[ OK ] 515 — full content available
[ INFO ] category: System Design difficulty: hard freq: high first seen: 2026-01-13
[HARD][SYSTEM DESIGN][HIGH]Schedulingdata_engineeringDistributed SystemsState Machinewebmachine_learningmobilebackendReliabilityinfrastructure
$ cat problem.md
This is Robinhood's signature system design question!
Design a distributed job scheduler system.
Requirements:
- Create jobs that run on a schedule (cron-like)
- Reliably run each task at the designated time
- Handle scenarios where job didn't finish on time
- Query for past job status
- Query for past job logs
Key Components to Discuss:
- Scheduler Service - Manages job timing, triggers execution
- Worker Pool - Executes jobs, reports status
- Job Queue - Holds pending jobs (Kafka, SQS)

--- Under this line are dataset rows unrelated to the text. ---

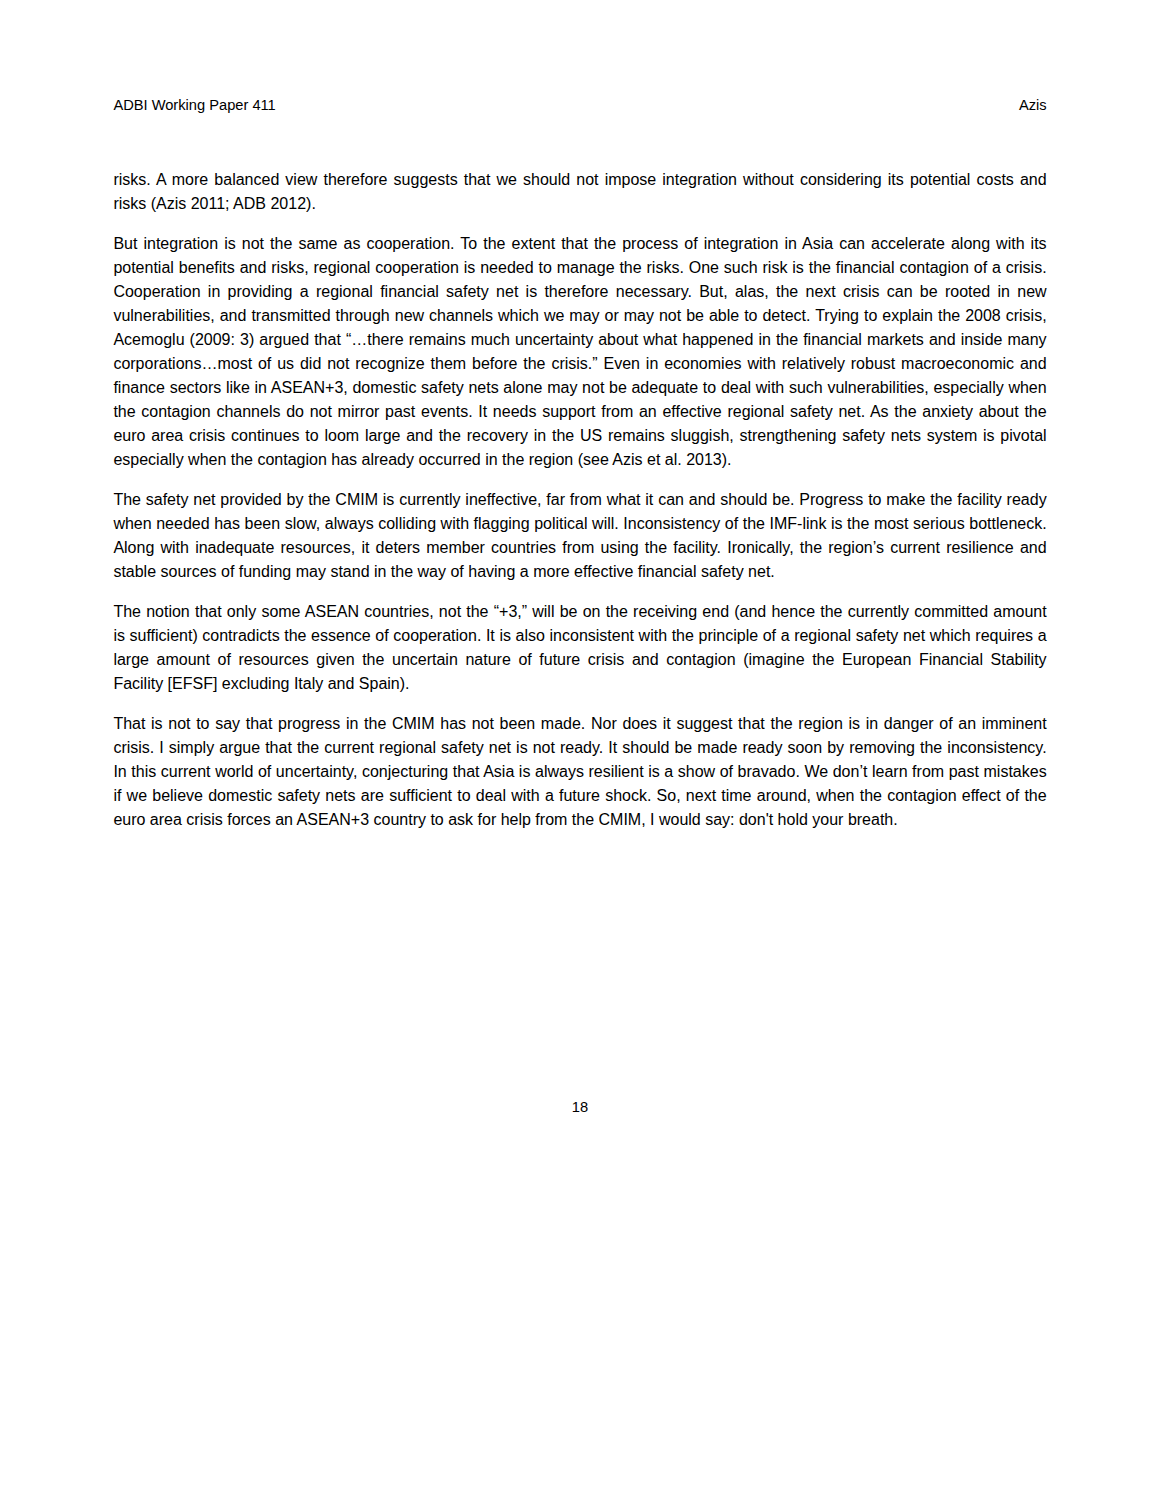ADBI Working Paper 411 Azis
risks. A more balanced view therefore suggests that we should not impose integration without considering its potential costs and risks (Azis 2011; ADB 2012).
But integration is not the same as cooperation. To the extent that the process of integration in Asia can accelerate along with its potential benefits and risks, regional cooperation is needed to manage the risks. One such risk is the financial contagion of a crisis. Cooperation in providing a regional financial safety net is therefore necessary. But, alas, the next crisis can be rooted in new vulnerabilities, and transmitted through new channels which we may or may not be able to detect. Trying to explain the 2008 crisis, Acemoglu (2009: 3) argued that “…there remains much uncertainty about what happened in the financial markets and inside many corporations…most of us did not recognize them before the crisis.” Even in economies with relatively robust macroeconomic and finance sectors like in ASEAN+3, domestic safety nets alone may not be adequate to deal with such vulnerabilities, especially when the contagion channels do not mirror past events. It needs support from an effective regional safety net. As the anxiety about the euro area crisis continues to loom large and the recovery in the US remains sluggish, strengthening safety nets system is pivotal especially when the contagion has already occurred in the region (see Azis et al. 2013).
The safety net provided by the CMIM is currently ineffective, far from what it can and should be. Progress to make the facility ready when needed has been slow, always colliding with flagging political will. Inconsistency of the IMF-link is the most serious bottleneck. Along with inadequate resources, it deters member countries from using the facility. Ironically, the region’s current resilience and stable sources of funding may stand in the way of having a more effective financial safety net.
The notion that only some ASEAN countries, not the “+3,” will be on the receiving end (and hence the currently committed amount is sufficient) contradicts the essence of cooperation. It is also inconsistent with the principle of a regional safety net which requires a large amount of resources given the uncertain nature of future crisis and contagion (imagine the European Financial Stability Facility [EFSF] excluding Italy and Spain).
That is not to say that progress in the CMIM has not been made. Nor does it suggest that the region is in danger of an imminent crisis. I simply argue that the current regional safety net is not ready. It should be made ready soon by removing the inconsistency. In this current world of uncertainty, conjecturing that Asia is always resilient is a show of bravado. We don’t learn from past mistakes if we believe domestic safety nets are sufficient to deal with a future shock. So, next time around, when the contagion effect of the euro area crisis forces an ASEAN+3 country to ask for help from the CMIM, I would say: don't hold your breath.
18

- Database - Stores job definitions, history, logs
- Monitoring - Track job health, alerting
Discussion Points:
- How to handle job failures? (Retry with exponential backoff, dead letter queue)
- How to ensure exactly-once or at-least-once execution?
- How to scale workers horizontally?
- Database schema for jobs and execution history
- How to handle long-running jobs vs timeout?
- Monitoring, alerting, and observability
Note: The Robinhood interview invite often explicitly mentions "Job Scheduler", giving you time to prepare specifically for this topic!